Kristy stood where the boat had earlier been moored, ropes thicker than Callan’s thighs hanging over the edge. She had discarded her supplies and begun loading a rifle. The others stopped at her side, dropped their bags, and peered out at the ship, now more than four hundred yards away. They were done. It was official: he had finally failed.
Jacob groaned and fell to the ground. Bec fell to her knees at his side. “Please don’t die. Please.” His skin was grey and washed out. One arm fell off his stomach and onto the pier. Bec sobbed, pinching her eyes shut. Tears spilled down her cheeks. “You’ve still got to get that CD for me… the Beatles. The White Album. You owe me. You promised.” Jacob lifted his arm and Bec took it, holding his palm to her chest. “Dad?” She wiped her eyes with the back of her hand. “Dad?” Callan had never heard her call him that. Jacob came awake. “You can call me Bec, okay? I want you to call me that from now on.”

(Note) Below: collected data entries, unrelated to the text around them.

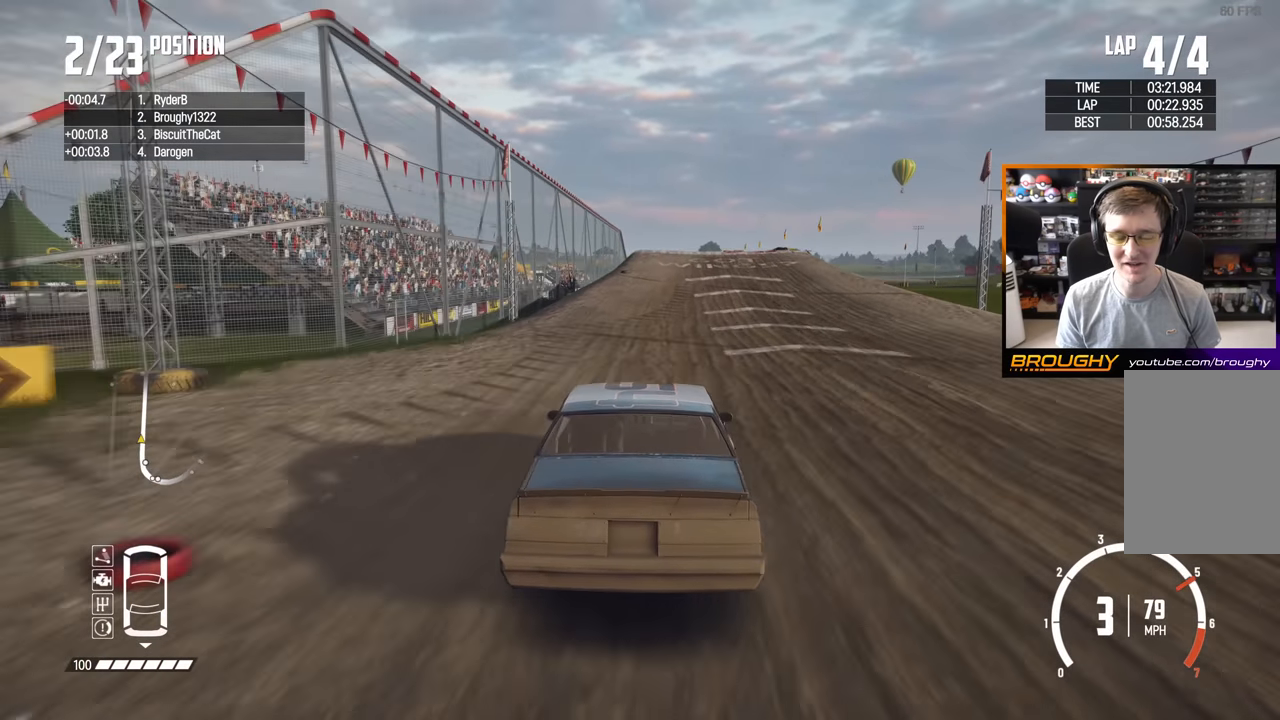
{"buttons": ["R2"], "left_stick": "center", "right_stick": "center", "events": []}
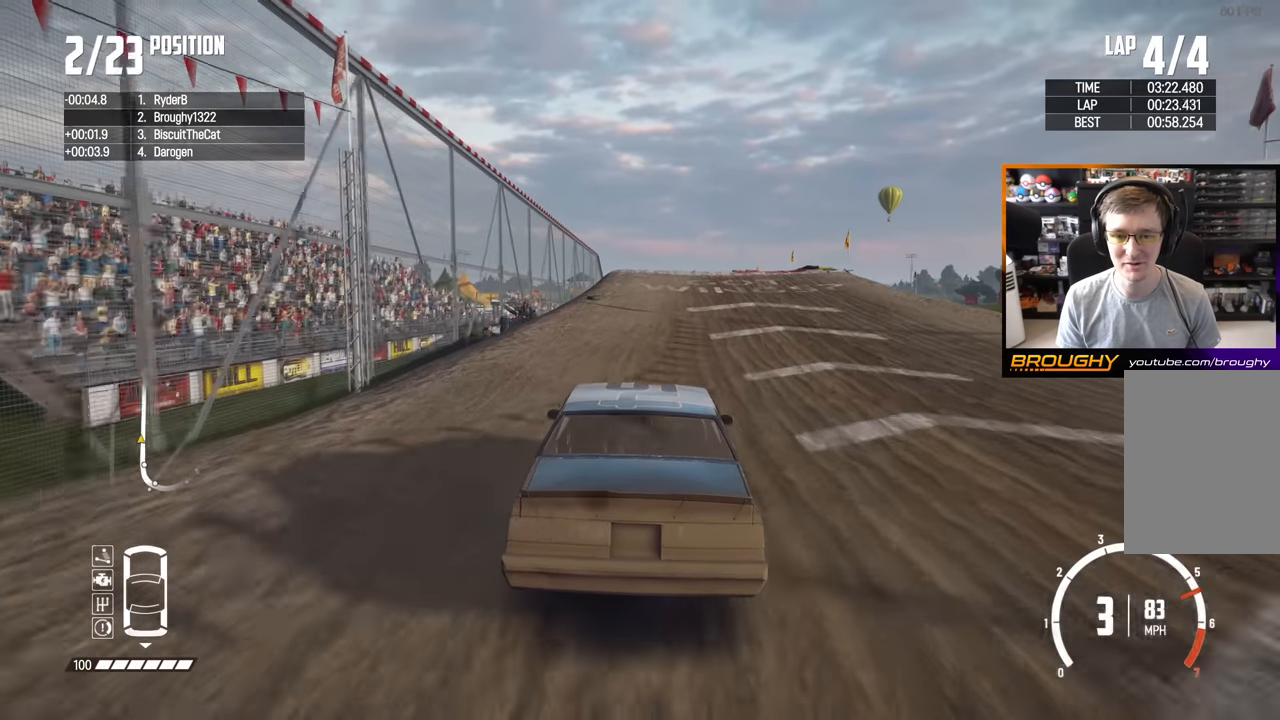
{"buttons": ["R2"], "left_stick": "center", "right_stick": "center", "events": [[200, "left_stick", "right"], [317, "left_stick", "center"]]}
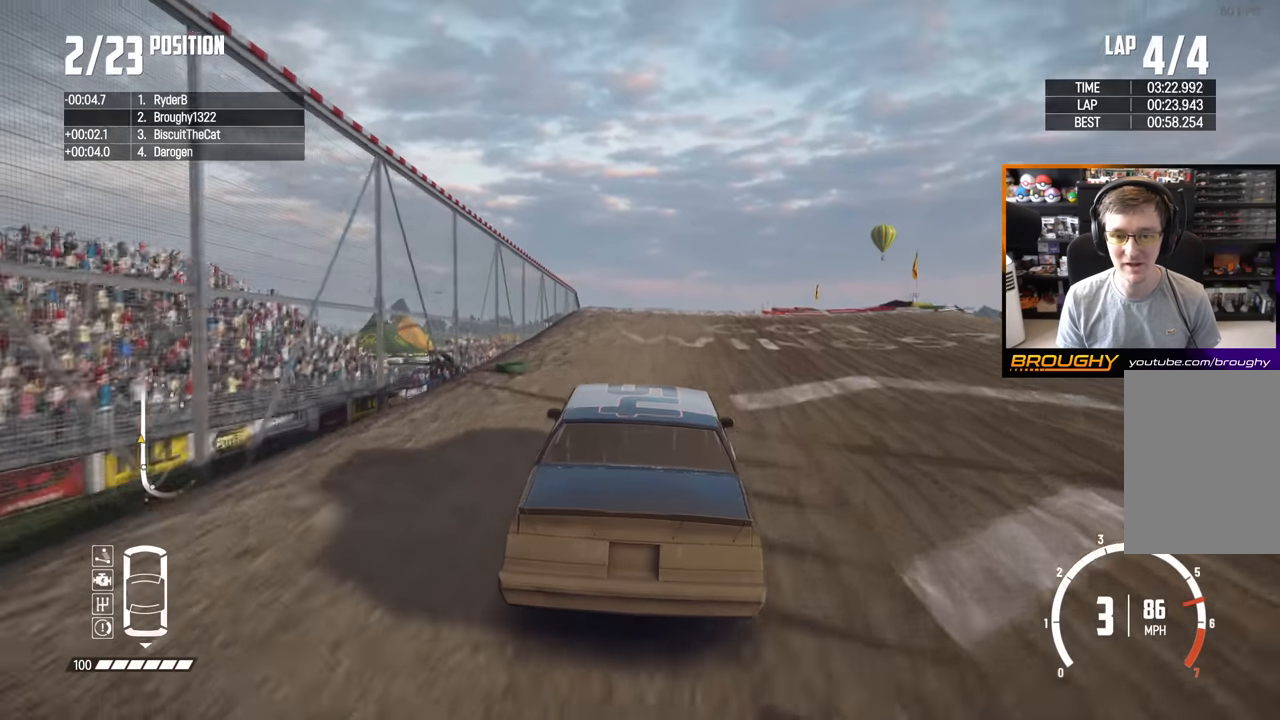
{"buttons": ["R2"], "left_stick": "center", "right_stick": "center", "events": [[83, "left_stick", "up-left"], [200, "left_stick", "center"]]}
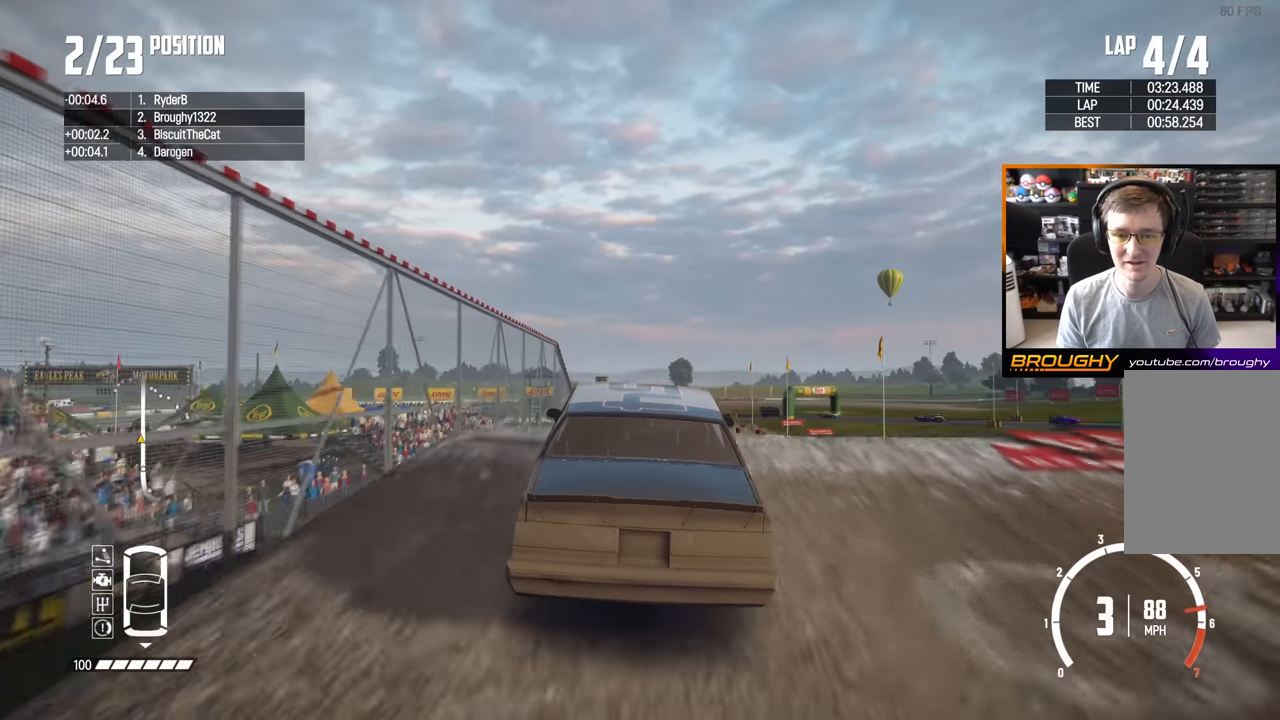
{"buttons": ["R2"], "left_stick": "center", "right_stick": "center", "events": []}
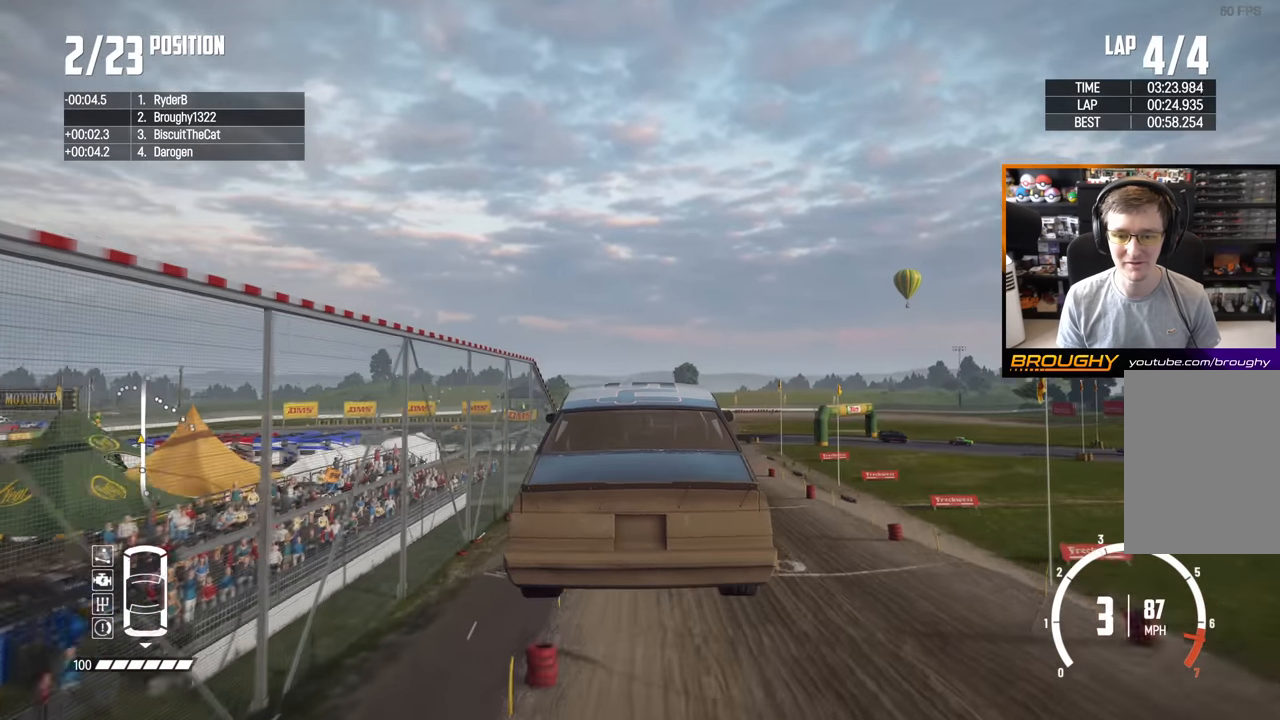
{"buttons": ["R2"], "left_stick": "down-right", "right_stick": "center", "events": [[150, "left_stick", "down"], [333, "left_stick", "down-right"]]}
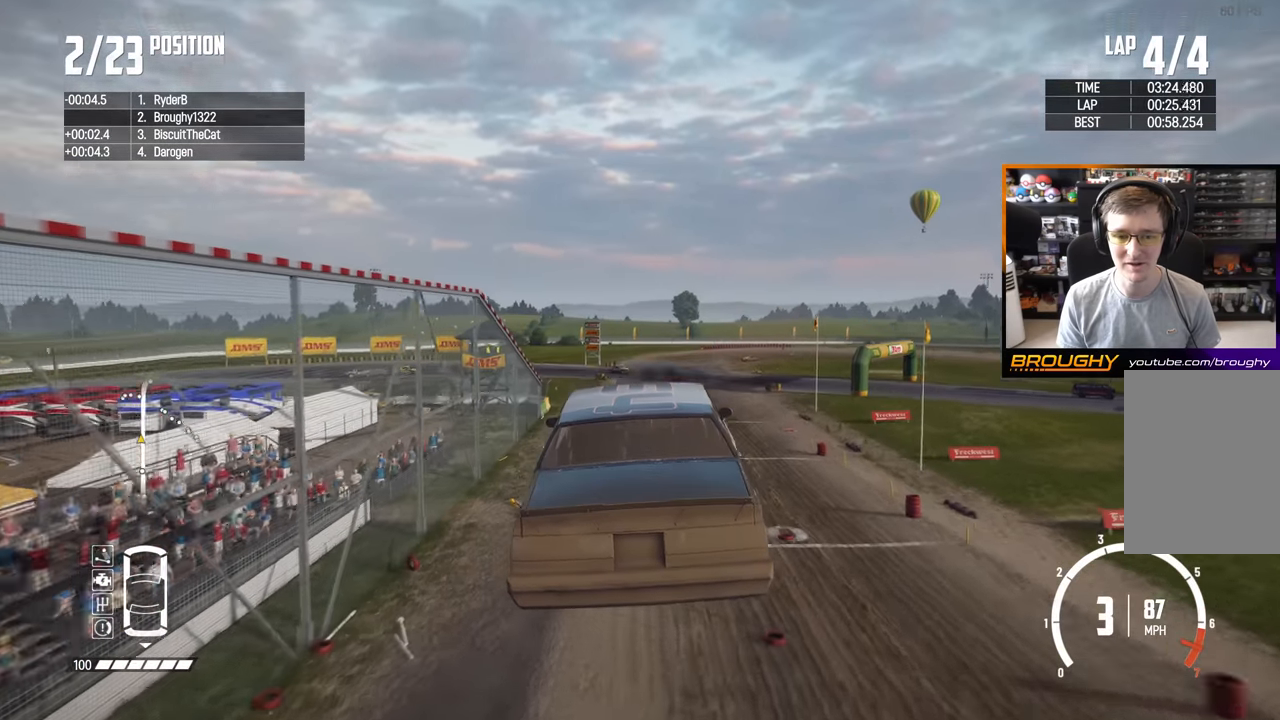
{"buttons": ["R2"], "left_stick": "center", "right_stick": "center", "events": [[67, "left_stick", "center"]]}
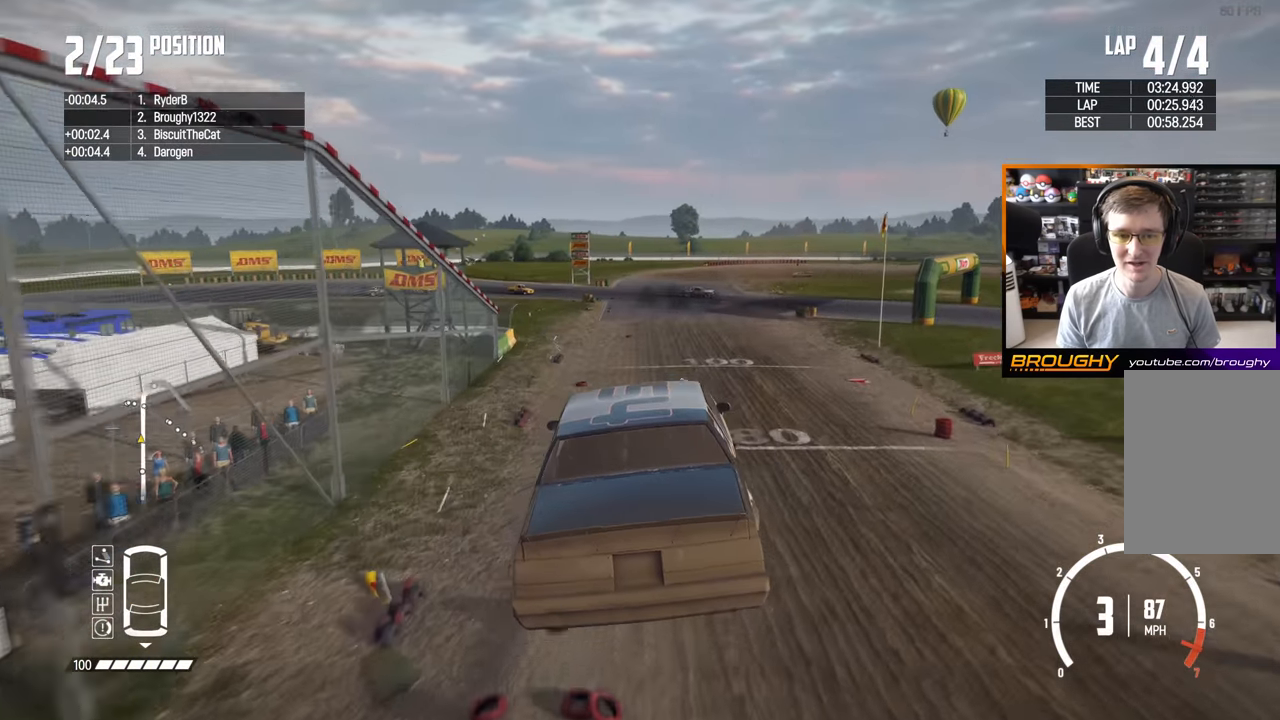
{"buttons": ["R2"], "left_stick": "left", "right_stick": "center", "events": [[283, "left_stick", "left"]]}
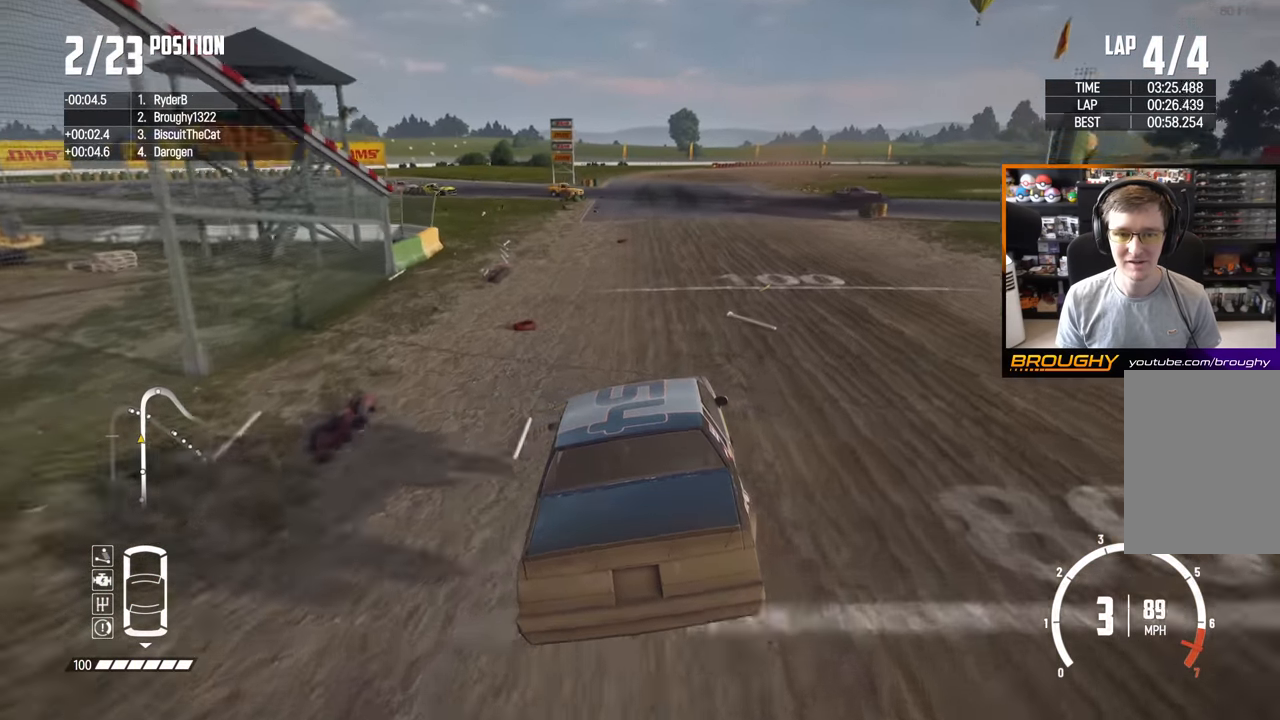
{"buttons": ["R2"], "left_stick": "left", "right_stick": "center", "events": [[33, "left_stick", "center"], [100, "left_stick", "left"]]}
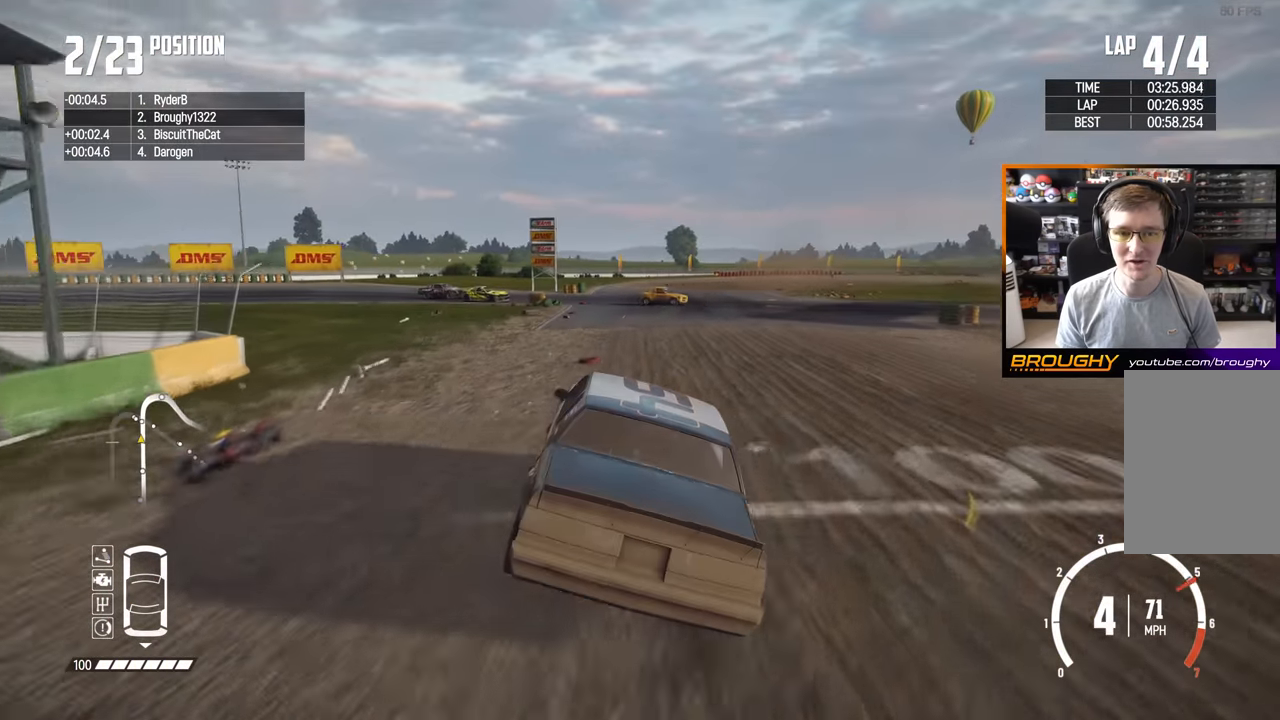
{"buttons": ["R2"], "left_stick": "right", "right_stick": "center", "events": [[383, "left_stick", "center"], [433, "left_stick", "right"]]}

He smiled. “Okay.” His voice was dry and cracked. “I’d like that… very much.” He pulled Bec to the left side of his chest where she lay, sobbing.
Callan pulled the handgun from his waistband and dropped the empty cartridge onto the concrete with a clunk. He slotted another into the pistol with a click and counted how many more in the pack. Ten. He spied a second handgun; removed it, and loaded that, heart racing, full of a primal urge to defend his people. He would take these motherfuckers head on and they would feel his wrath for all his friends that had died, and those who would soon join them.